I don't believe I've said much in this blog about my interest in bluegrass music. I enjoy trying to play the five-string banjo, and I have great admiration for the musicality of the outstanding pros and amateurs in the bluegrass world. Arising mainly from life in the rural southeastern region of the US, bluegrass is actually an amalgam of many musical traditions, including Appalachian folk music -- and its antecedent Scotch-Irish ballads and tunes -- plus old-time "hillbilly" country music.
Another significant influence comes from southern gospel music of the Stamps-Baxter quartet and "Heavenly Highways" songbook variety. It's not uncommon at bluegrass festivals and jams to hear gospel songs like "I'll Fly Away," "Old Time Religion," "Father Along" and others mixed in with the foot-stomping breakdowns, fiddle tunes, and rowdy drinking songs. This causes me to think about the spiritual values that seem to be connected to the bluegrass genre to some degree.
‘Bluegrass religion’ is generally reflective of a somewhat generic American religion in the south. It mixes patriotism, ‘family values,’ and traditional concepts of sin and salvation. And like that cultural religious leaning, it also has its blind spots. There is a decided preference for the 'old fashioned church' in bluegrass gospel, and the image usually conjured is that of a small rural congregation where singin’ and shoutin’ are customary, and it’s typically not far to ‘the river.’ The notion of a heavenly reunion with departed parents or other loved ones is used either as a way of showing one’s love and admiration for them, or as an exhortation to the sinner to mend his ways lest he not be present for the rejoicing.
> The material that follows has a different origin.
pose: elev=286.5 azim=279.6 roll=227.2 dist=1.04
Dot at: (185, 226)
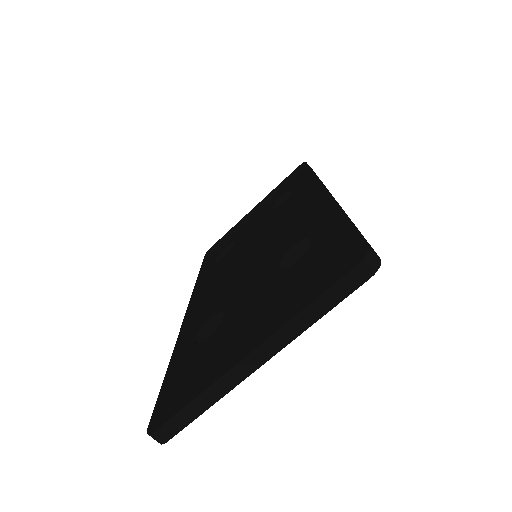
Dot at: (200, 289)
Life is regarded as a ‘journey.’ People are often seen as wanderers, wayfarers, pilgrims, orphans -- and thus to be pitied and cared for – or rakes, laggards, drunks, and ne’er-do-wells – thus in need of redemption. The journey has a heavenly destination (one hopes!), typically referenced as ‘home.’ En route, there is the inevitable 'valley' through which one must pass, and ‘no one can walk that lonesome valley for you.’ A pristine childhood, recalled in such a symbol as a ‘cabin on the hill,’ will be recaptured someday in a land of forever, where ‘no one will be a rank stranger to me.’
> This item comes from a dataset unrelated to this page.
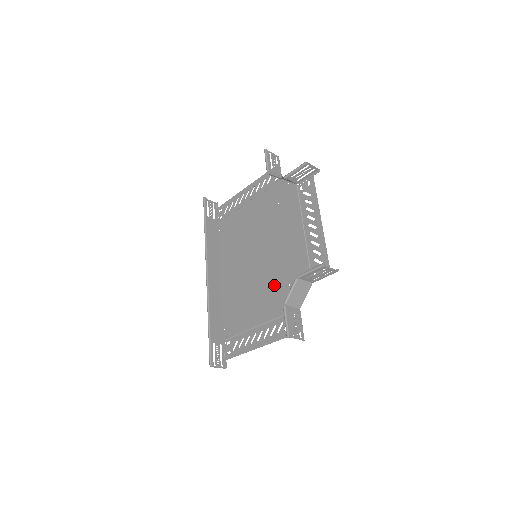
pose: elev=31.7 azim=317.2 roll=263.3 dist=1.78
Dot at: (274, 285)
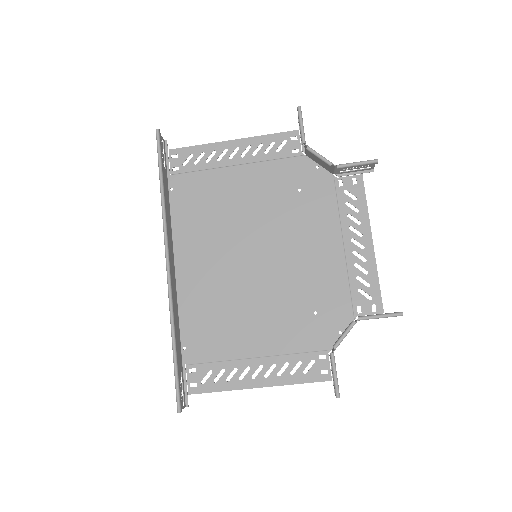
Dot at: (288, 307)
Individualized salvation available through Christ, imminent mortality/judgment, lost youth/innocence, nostalgic idealization of family, hope in tough times, unrelieved travail and toil in this life, worldly temptations leading to destruction, the offer of divine forgiveness and mercy ‘before it’s too late’ – all these topics jostle along the syncopated melodies of bluegrass music. Knowing that ‘time is filled with swift transition,’ the singer/listener is urged to ‘hold to God’s unchanging hand.’ The theological dynamics of the lyrics may be expressed in rather prosaic ways, yet there is in the music a profound sense of being in touch with the strivings of the human spirit, and the succor that genuine faith affords. In a sense, the bluegrass high note soars from the soul of the “least of these.” It voices a solidarity with the weak and downtrodden, a desperate appeal to the wayward, a promise of release to the captive [‘Like a bird from these prison walls I’ll fly, I’ll fly away!’].
Bluegrass gospel music may not be sophisticated lyrically, musically or theologically. But it sings of a spiritual dimension in the human experience which is often thought-provoking, haunting, even compelling.